I grab my purse and head toward the hall; Peter’s footsteps follow, so I keep talking. “She should be out for another hour or so. Dr. Baker is coming back in a few minutes to remove the electrodes, so you’ll need to get the hair conditioner out of Lily’s bag and comb out whatever glue the acetone doesn’t get to. I will wash it out when we get home.”

“Caroline,” Peter starts.

“Someone from Administration is meeting me in Radiology to take my statement for the accident report.” I ignore Peter and continue. “I shouldn’t be more than a couple hours.”

“Caroline, stop.” Peter grabs my shoulders, swinging me around to face him. “It’s not your fault. You can’t be there all the time, no matter what you’ve been spinning in that stubborn head of yours. You can be pissed at me for saying so. Whatever. Just stop, please.” He rubs my shoulders, placing his forehead against mine. Instead of comfort, it feels like acid where he touches me. He winces as I push him away. Where was this comfort when we were together? Why didn’t it occur to him to treat me with this kind of care when it mattered? Why now?

“What do you mean, you don’t know what happened?” Peter bellowed. “What else do you have to do but supervise her, Caroline?” His outburst hung like a poisonous cloud in the Urgent Care waiting room. The woman in the seat next to me got up and moved a few rows away. I hung my head in humiliation.

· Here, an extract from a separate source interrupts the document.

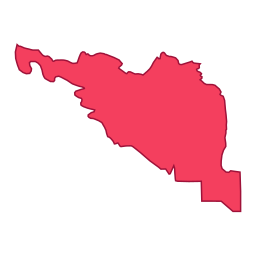 the district of Al-Mahmoudiya, Babil, Iraq
{"feature_id": "34846034B92813694057989", "entity_name": "Al-Mahmoudiya", "entity_type": "district", "adm_level": 2, "iso_a3": "IRQ", "parent_name": "Iraq", "parent_adm1": "Babil", "projection": "natural_earth1", "projection_center": [44.202, 33.035], "detail": "fine", "context": "isolated", "style": "filled", "palette": "rose", "viewbox_px": 256, "rotation_deg": 0, "n_neighbors": 0, "source": "geoboundaries", "source_scale": "gbopen_adm2", "svg_char_len": 3420}
<svg xmlns="http://www.w3.org/2000/svg" viewBox="0 0 256 256"><path d="M97.8,120.3L98.6,120.6L100.4,121.7L101.1,122.1L101.7,122.4L102.7,123.9L103.0,124.6L104.6,127.3L105.5,129.3L105.9,130.1L106.4,132.3L106.7,133.7L107.1,134.8L107.7,136.6L109.0,137.1L109.6,137.5L110.1,137.8L111.2,138.9L112.9,140.9L113.7,142.3L114.4,143.9L115.8,143.7L117.0,143.2L117.9,143.0L119.2,144.7L119.7,145.8L120.9,146.6L124.5,146.1L126.4,145.9L126.5,145.9L131.3,145.8L133.0,146.7L136.8,149.7L140.2,152.4L145.5,157.0L150.0,160.9L155.1,164.6L158.7,167.2L160.9,169.1L165.7,169.0L169.1,174.1L170.2,173.7L173.8,165.7L174.6,168.2L174.8,172.2L175.3,178.6L175.6,180.7L177.5,181.2L188.9,181.5L201.3,181.3L201.4,185.2L201.8,201.1L210.8,201.1L221.2,201.2L233.0,211.4L240.6,211.4L240.6,209.6L240.6,191.2L240.1,175.1L240.0,172.1L234.1,171.3L230.7,170.8L229.1,172.1L228.8,172.3L226.1,172.1L222.1,168.7L221.1,165.3L221.2,161.0L221.9,155.1L223.5,150.2L225.8,146.4L225.7,143.1L224.9,137.7L225.9,133.1L225.9,131.7L225.9,131.1L225.8,130.2L226.3,129.7L226.5,129.4L226.5,128.9L226.4,126.6L226.3,125.0L226.6,121.6L226.1,115.6L226.0,114.5L225.4,109.7L224.6,100.4L223.2,96.3L220.8,95.2L220.0,94.4L221.0,92.0L219.3,89.0L215.0,85.3L212.5,84.6L206.4,84.5L204.2,83.4L201.7,81.0L200.1,79.8L201.8,78.3L202.0,76.8L200.9,76.2L200.2,75.1L201.4,74.1L201.5,73.6L199.8,72.1L198.1,71.6L197.0,70.7L196.6,69.5L197.3,68.8L198.6,68.5L199.3,67.7L199.2,65.0L200.2,63.8L195.8,63.3L194.1,63.1L193.0,62.5L192.8,62.4L192.0,61.2L189.6,62.1L181.6,64.6L179.7,64.4L178.7,63.5L178.0,60.5L176.9,59.3L175.9,58.2L175.6,57.9L173.6,57.2L171.0,56.5L169.3,56.5L168.1,56.0L166.5,55.5L165.6,54.5L164.6,53.1L163.7,52.4L162.5,52.5L161.5,53.3L160.9,54.1L160.3,56.9L160.0,58.6L158.8,58.7L157.5,57.4L157.1,57.3L153.5,62.4L151.6,66.1L149.8,68.8L146.9,71.7L146.2,72.2L145.8,72.6L144.3,73.9L143.0,75.0L141.2,74.3L138.2,73.8L135.1,74.0L133.6,73.4L130.4,71.9L128.6,71.8L127.6,72.6L126.8,73.6L125.8,73.4L118.7,68.2L119.1,67.2L121.6,65.0L122.2,63.6L120.5,61.7L119.1,60.0L114.2,57.6L108.8,55.5L106.3,54.5L105.2,54.4L104.0,53.7L100.2,53.1L97.0,53.8L95.5,54.4L94.0,55.3L92.4,55.8L90.8,55.8L89.4,55.4L88.5,54.4L87.8,53.9L86.6,54.3L86.2,54.5L85.6,53.5L85.0,52.6L84.3,52.1L82.7,51.9L81.2,52.9L80.4,54.3L79.2,57.2L77.9,61.0L77.1,62.9L74.8,63.3L72.7,63.4L70.5,62.5L67.7,61.0L65.4,60.4L63.7,60.1L61.6,60.0L58.7,60.1L57.2,60.1L55.5,60.3L54.6,60.8L53.6,61.3L52.6,60.9L51.8,59.2L50.5,58.0L49.0,56.6L47.6,56.1L47.1,56.1L45.8,56.4L44.7,56.3L42.8,55.3L41.9,54.4L39.2,51.1L38.4,50.1L35.7,50.1L33.0,50.1L32.9,50.1L30.7,49.6L29.0,49.1L26.7,48.6L24.1,47.9L22.1,47.0L20.4,46.3L18.9,46.2L17.1,44.6L15.4,51.9L15.4,52.2L15.7,58.4L16.8,62.5L17.7,65.5L18.9,68.5L19.3,69.7L23.1,72.5L26.3,73.7L29.7,73.4L31.2,71.0L31.5,68.7L29.8,65.5L29.5,63.1L29.4,62.8L30.6,61.5L35.3,61.5L36.6,62.2L38.1,63.1L40.4,65.6L42.0,69.9L42.9,74.2L43.6,76.0L44.2,77.2L44.9,78.2L45.1,78.5L47.0,79.6L50.5,81.5L53.6,81.6L54.6,80.4L54.6,78.4L55.7,76.8L58.8,76.2L61.2,77.2L65.2,79.3L67.0,80.2L71.6,83.3L72.6,83.9L76.6,85.4L79.7,86.4L81.8,86.8L84.0,87.7L84.3,88.5L83.4,88.8L81.1,89.4L78.2,90.4L75.8,91.2L74.7,92.7L74.9,95.0L76.4,96.2L78.7,97.6L78.8,97.6L81.4,98.4L82.0,99.6L81.7,101.5L80.8,102.9L80.9,104.3L80.9,104.9L82.0,105.8L83.7,106.7L87.5,108.1L90.4,108.9L91.4,109.1L93.1,109.5L94.7,109.9L94.1,111.7L93.5,111.9L92.4,112.3L91.3,112.6L88.2,114.9L88.1,116.3L89.0,117.4L90.7,118.3L93.3,118.5L95.4,119.3L97.8,120.3Z" fill="#f43f5e" stroke="#9f1239" stroke-width="1.5"/></svg>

“Will you please keep your voice down, Peter. People are staring at us,” I whispered as I looked around at the curious stares. “I was in the bathroom. It’s not like I left her to fend for herself.”

“Yeah, well, you left her long enough for her to crack her head open on the coffee table.”

My heart shattered on the impact of his words. I knew that Peter was angry; I was, too. I was exasperated that the moment I took to use the toilet
was also the moment Lily had a seizure and hit her head. I felt more guilt than Peter could’ve fathomed.

“You don’t think I know that? I’m the one who has to live with that on my conscience. For what, Peter? What would you have me do, wet my pants?” I cried. “I know you’re frustrated, Peter. I am too, but you can’t blame me. It’s not fair. I don’t deserve your poison.”

“You should know better than anyone, Caroline,” Peter scoffed. “Life doesn’t give a shit what any of us deserves.”

“Is that what you tell yourself, Peter?” My gentle tone did nothing to soften the sting of the words that followed. “That it’s not your fault you were never there? Screw you.”

Hindsight is always more clear than the present. If I had to pinpoint the moment that our marriage started to fall apart, that day would be it. The memory of those words, and what they did to my heart, fuel the fury building inside me. Peter’s never had to worry about feeling the way I did that day, because Lily’s care has never been his responsibility. It’s
always
been mine. It’s easy to criticize someone else’s efficiency when you’re never around to experience it yourself.